Job item: Pull out every line of the material below that contains the string "RESTORATION", copying each one in full.
- Opening Delimiter -
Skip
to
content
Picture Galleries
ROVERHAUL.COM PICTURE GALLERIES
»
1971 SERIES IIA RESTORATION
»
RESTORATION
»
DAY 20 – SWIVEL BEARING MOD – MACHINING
- Closing Delimiter -
Response to the exercise:
1971 SERIES IIA RESTORATION
RESTORATION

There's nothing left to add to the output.